Bedient wird der FLEPia entweder über Tasten oder über den Touchscreen. Und zu bedienen gibt es genug. Das Gerät ist nicht nur ein E-Book-Reader, sondern kann auch für Internetanwendungen, E-Mails oder als Anzeigegerät für Officedateien eingesetzt werden. Über Bluetooth 2.0+EDR, WLAN 802.11 b/g und USB 2.0 knüpft der E-Book-Reader Kontakt mit Peripheriegeräten. In den SD-Karten-Slot passen SD-Karten mit bis zu 4 GB hinein, um den Reader mit Inhalt zu füllen. Letzterer wiederum kann aus vielen Format, die der FLEPia unterstützt, bestehen. Zu ihnen gehören nicht nur Bildformate wie JPEG, BMP oder TIFF auch TXT, HTML, PDF, XMDF-E-Book-Formate sowie Word-, Excel- und Powerpoint-Dateien. Betriebssystem des Gerätes ist Windows CE 5.0.

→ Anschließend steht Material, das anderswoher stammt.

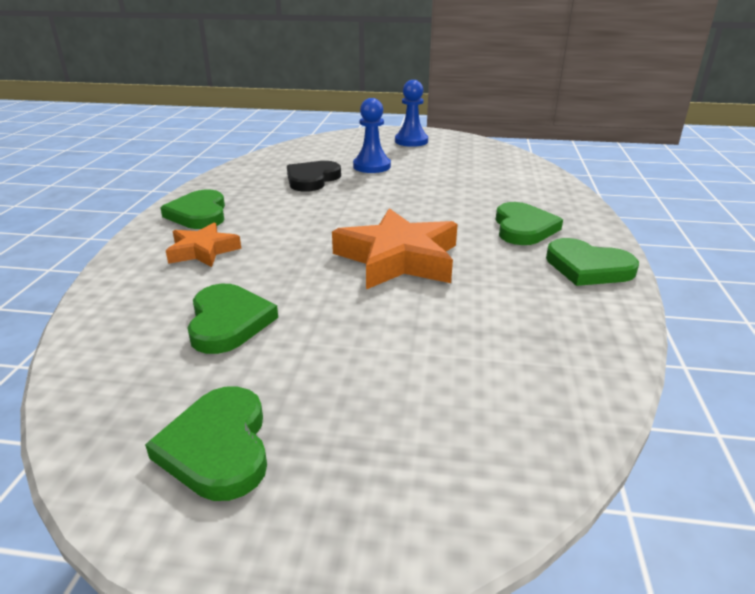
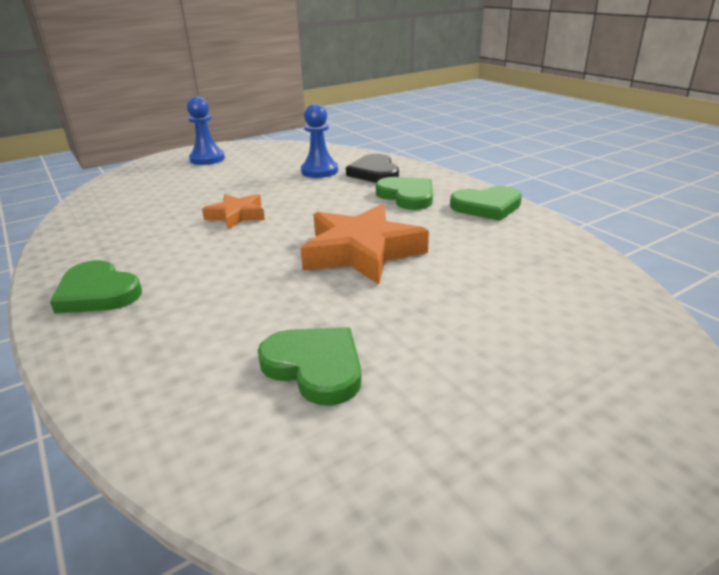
camera: 40 degrees left, 0 degrees up
(203, 251) = (170, 322): orange star -> orange star (237, 215)
(218, 447) = (490, 460): green heart -> none
(312, 179) = (168, 218): black heart -> black heart (374, 173)
(371, 166) = (208, 189): blue pawn -> blue pawn (319, 171)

Das mobile digitale Lesegerät ist sehr schlank ausgefallen und nur 1,27 Zentimeter dick beziehungsweise 385 Gramm schwer. Etwas üppiger ist dafür der Preis. Der FLEPia kostet in Japan – und nur dort wird er zuerst einmal unter die Leute gebracht – umgerechnet rund 776 Euro, die Auslieferung beginnt ab dem 20. April. Vorbestellungen werden ab sofort entgegen genommen. Fujitsu ist übrigens zuversichtlich. Der Hersteller plant, bis 2010 allein In Japan 50.000 Exemplare verkaufen zu wollen. Was 2006 mit einem Prototyp begann, 2007 den ersten Testern vorlag und Februar 2009 in einem japanischen Restaurant zum kostenlosen Testen für alle auslag, soll nun doch langsam Taten zeitigen und Geld einbringen.